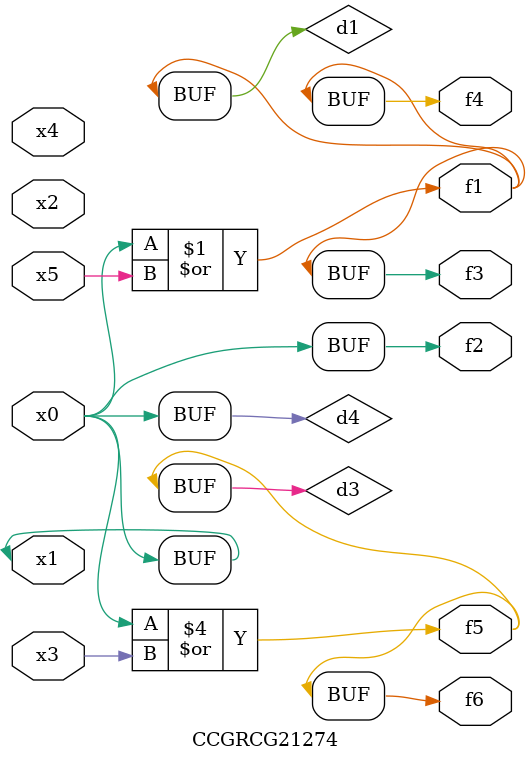
<source format=v>
module CCGRCG21274(
	input x0, x1, x2, x3, x4, x5,
	output f1, f2, f3, f4, f5, f6
);

	wire d1, d2, d3, d4;

	or (d1, x0, x5);
	xnor (d2, x1, x4);
	or (d3, x0, x3);
	buf (d4, x0, x1);
	assign f1 = d1;
	assign f2 = d4;
	assign f3 = d1;
	assign f4 = d1;
	assign f5 = d3;
	assign f6 = d3;
endmodule

</source>
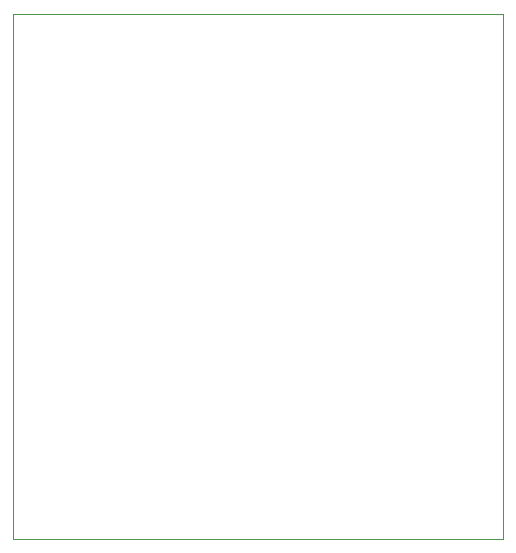
<source format=gbr>
G04 (created by PCBNEW (2013-07-07 BZR 4022)-stable) date 2014-07-19 12:08:10*
%MOIN*%
G04 Gerber Fmt 3.4, Leading zero omitted, Abs format*
%FSLAX34Y34*%
G01*
G70*
G90*
G04 APERTURE LIST*
%ADD10C,0.00590551*%
%ADD11C,0.00393701*%
G04 APERTURE END LIST*
G54D10*
G54D11*
X16141Y-31496D02*
X32480Y-31496D01*
X16141Y-13976D02*
X32480Y-13976D01*
X16141Y-31496D02*
X16141Y-13976D01*
X32480Y-13976D02*
X32480Y-31496D01*
M02*

</source>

========

DIRECTIONS: Extract all lines from the data in which "LIST" is found.

EXERCISE RESPONSE:
G04 APERTURE LIST*
G04 APERTURE END LIST*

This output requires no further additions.